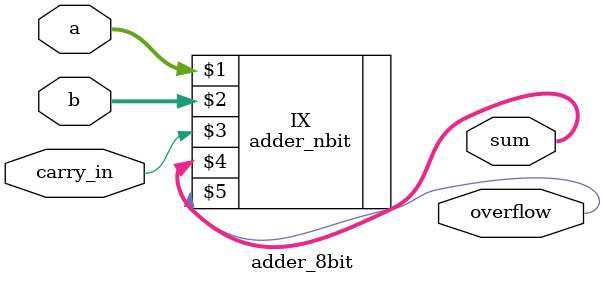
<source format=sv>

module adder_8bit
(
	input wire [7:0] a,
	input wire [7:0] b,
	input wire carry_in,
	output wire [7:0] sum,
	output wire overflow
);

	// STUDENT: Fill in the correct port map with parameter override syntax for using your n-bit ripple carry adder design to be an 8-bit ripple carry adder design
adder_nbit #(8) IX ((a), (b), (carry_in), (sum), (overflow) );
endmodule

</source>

## Work required:
Please write out all of the data verbatim, with no pictures in the copy.

## Result:
<source format=sv>

module adder_8bit
(
	input wire [7:0] a,
	input wire [7:0] b,
	input wire carry_in,
	output wire [7:0] sum,
	output wire overflow
);

	// STUDENT: Fill in the correct port map with parameter override syntax for using your n-bit ripple carry adder design to be an 8-bit ripple carry adder design
adder_nbit #(8) IX ((a), (b), (carry_in), (sum), (overflow) );
endmodule

</source>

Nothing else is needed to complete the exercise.